Too often you’ll see popular city travel guides and tourist books share all the awesome things to check out in Tokyo, Japan. What about the areas and things to avoid in this quirky city?
Ooh, this is a great question because all too often, TokyoSpark included, you’ll see all sorts of recommendations for what to love in Tokyo.
But the things to avoid can be equally important. So let’s dive in and go over several things that you should avoid in Tokyo.
Wait. Before we get into it I want to make one thing clear. Tokyo (and pretty much all of Japan for that matter) is very safe.
Of course, there is crime, but it’s not frequent and rarely violent.
Considering Tokyo is a massive city with an estimated population of over 14 million people (src) — if the regular residents aren’t concerned about safety, you shouldn’t worry either.
Alright, that said, let’s see what to avoid to have a better time in Tokyo.
1. Rush Hour Trains
You’re going to hate your life when you get trapped in a train during the rush hours (morning or evening).
From about 0700-0900 in the morning, you can expect the trains to be crammed full of people making their way to work and school.
And then about 1700-1900 in the evening, you can expect it all over again in reverse as everyone is trying to get home.
Maybe try it once?
To each their own. I won’t lie, getting crammed into a packed train is an experience.
I’m not sure I’d say it’s an awesome fun experience, but it is certainly a unique one (shared among many other cities in Asia).
Maybe you’d like to try it once and see what happens. Up to you. But I imagine overall you’d prefer to avoid it if possible.
2. Maid Cafes
This is one that goes against what so many guides will show you and they show up on so many “things to do in Tokyo” lists it’s crazy.
I say avoid them.
They’re not as amazing as some would make them out to be and they tend to be quite pricey — mostly because they charge for every… single… thing.
In exchange for the price, you get served by a young woman dressed in a maid outfit speaking a language you probably can’t understand.
- - - - -
■ WORK INSTRUCTION A
Express the part of the entries that opens at their first line and closes with the line containing "Where is LET_P nearest to the value 764?" as a numbered list, leaving out blank lines.
The text and the entries come from separate, unrelated sources.

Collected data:
- - - - -
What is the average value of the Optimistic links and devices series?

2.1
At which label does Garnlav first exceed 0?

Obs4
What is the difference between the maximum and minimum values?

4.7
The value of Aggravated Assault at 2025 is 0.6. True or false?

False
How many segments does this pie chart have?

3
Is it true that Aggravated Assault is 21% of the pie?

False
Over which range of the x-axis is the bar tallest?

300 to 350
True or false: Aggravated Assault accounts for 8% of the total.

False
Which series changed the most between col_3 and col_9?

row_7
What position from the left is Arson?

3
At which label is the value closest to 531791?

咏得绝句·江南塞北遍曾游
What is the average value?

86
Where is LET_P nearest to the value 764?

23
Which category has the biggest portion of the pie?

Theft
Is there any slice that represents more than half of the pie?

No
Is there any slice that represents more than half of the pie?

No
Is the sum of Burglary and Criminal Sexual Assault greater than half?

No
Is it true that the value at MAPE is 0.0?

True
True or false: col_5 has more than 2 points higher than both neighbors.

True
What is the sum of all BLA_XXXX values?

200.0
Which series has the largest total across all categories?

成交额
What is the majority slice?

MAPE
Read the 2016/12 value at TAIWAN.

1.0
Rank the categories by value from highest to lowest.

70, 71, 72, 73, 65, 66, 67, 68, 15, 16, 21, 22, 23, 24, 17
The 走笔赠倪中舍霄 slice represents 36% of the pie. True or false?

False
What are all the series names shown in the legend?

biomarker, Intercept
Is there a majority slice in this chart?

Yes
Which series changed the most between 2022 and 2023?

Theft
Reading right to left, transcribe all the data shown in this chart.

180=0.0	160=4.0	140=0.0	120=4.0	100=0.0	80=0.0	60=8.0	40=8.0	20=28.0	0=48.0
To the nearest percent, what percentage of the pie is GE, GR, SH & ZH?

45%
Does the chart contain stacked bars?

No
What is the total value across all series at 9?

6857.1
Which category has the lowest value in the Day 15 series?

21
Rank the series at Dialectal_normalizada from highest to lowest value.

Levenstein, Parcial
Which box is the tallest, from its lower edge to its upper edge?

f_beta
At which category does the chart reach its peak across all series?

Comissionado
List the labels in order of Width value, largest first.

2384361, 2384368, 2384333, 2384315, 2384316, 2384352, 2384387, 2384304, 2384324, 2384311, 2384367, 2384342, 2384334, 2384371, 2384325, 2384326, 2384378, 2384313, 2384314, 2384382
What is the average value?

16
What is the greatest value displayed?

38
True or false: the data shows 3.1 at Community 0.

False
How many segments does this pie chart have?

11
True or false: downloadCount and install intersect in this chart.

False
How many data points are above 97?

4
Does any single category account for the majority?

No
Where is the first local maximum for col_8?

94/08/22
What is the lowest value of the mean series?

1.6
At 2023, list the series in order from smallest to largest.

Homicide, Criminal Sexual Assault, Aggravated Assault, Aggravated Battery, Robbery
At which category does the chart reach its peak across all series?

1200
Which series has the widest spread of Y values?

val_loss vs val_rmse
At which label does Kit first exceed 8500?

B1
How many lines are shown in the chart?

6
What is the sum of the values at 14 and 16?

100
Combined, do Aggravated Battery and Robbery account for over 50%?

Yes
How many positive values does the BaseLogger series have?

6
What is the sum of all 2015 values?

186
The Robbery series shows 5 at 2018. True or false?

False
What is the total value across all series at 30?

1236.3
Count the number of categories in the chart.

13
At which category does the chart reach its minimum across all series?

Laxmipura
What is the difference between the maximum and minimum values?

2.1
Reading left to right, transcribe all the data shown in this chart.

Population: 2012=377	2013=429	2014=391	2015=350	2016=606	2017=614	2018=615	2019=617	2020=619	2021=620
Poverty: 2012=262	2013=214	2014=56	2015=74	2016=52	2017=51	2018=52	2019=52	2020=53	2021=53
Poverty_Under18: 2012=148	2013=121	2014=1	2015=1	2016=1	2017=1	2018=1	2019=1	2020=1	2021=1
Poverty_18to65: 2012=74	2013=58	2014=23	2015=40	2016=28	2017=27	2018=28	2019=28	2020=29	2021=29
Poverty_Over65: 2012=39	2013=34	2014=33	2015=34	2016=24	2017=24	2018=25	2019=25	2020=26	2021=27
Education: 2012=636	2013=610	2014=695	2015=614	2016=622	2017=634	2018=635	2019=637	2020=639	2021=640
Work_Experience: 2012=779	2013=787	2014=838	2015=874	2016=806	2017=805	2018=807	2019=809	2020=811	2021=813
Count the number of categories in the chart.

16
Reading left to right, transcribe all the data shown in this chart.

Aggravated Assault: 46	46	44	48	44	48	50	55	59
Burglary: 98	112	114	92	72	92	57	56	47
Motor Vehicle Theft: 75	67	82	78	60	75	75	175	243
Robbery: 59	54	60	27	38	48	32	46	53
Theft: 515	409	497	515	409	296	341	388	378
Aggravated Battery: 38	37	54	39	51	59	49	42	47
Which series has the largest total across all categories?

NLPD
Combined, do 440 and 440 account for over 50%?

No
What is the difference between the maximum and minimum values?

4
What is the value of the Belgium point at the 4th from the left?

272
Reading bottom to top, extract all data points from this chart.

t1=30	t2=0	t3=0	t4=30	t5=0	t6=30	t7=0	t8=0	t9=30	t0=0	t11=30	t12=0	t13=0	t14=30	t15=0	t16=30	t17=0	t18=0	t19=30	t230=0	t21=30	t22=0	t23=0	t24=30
- - - - -
■ WORK INSTRUCTION B
Update the part of the Tokyo passage that opens with the words containing "I’m not sure" and closes with "every… single… thing.", putting "expensive" in place of "pricey".

■ SOLUTION A
1. What is the average value of the Optimistic links and devices series?
2. 2.1
3. At which label does Garnlav first exceed 0?
4. Obs4
5. What is the difference between the maximum and minimum values?
6. 4.7
7. The value of Aggravated Assault at 2025 is 0.6. True or false?
8. False
9. How many segments does this pie chart have?
10. 3
11. Is it true that Aggravated Assault is 21% of the pie?
12. False
13. Over which range of the x-axis is the bar tallest?
14. 300 to 350
15. True or false: Aggravated Assault accounts for 8% of the total.
16. False
17. Which series changed the most between col_3 and col_9?
18. row_7
19. What position from the left is Arson?
20. 3
21. At which label is the value closest to 531791?
22. 咏得绝句·江南塞北遍曾游
23. What is the average value?
24. 86
25. Where is LET_P nearest to the value 764?

■ SOLUTION B
I’m not sure I’d say it’s an awesome fun experience, but it is certainly a unique one (shared among many other cities in Asia).
Maybe you’d like to try it once and see what happens. Up to you. But I imagine overall you’d prefer to avoid it if possible.
2. Maid Cafes
This is one that goes against what so many guides will show you and they show up on so many “things to do in Tokyo” lists it’s crazy.
I say avoid them.
They’re not as amazing as some would make them out to be and they tend to be quite expensive — mostly because they charge for every… single… thing.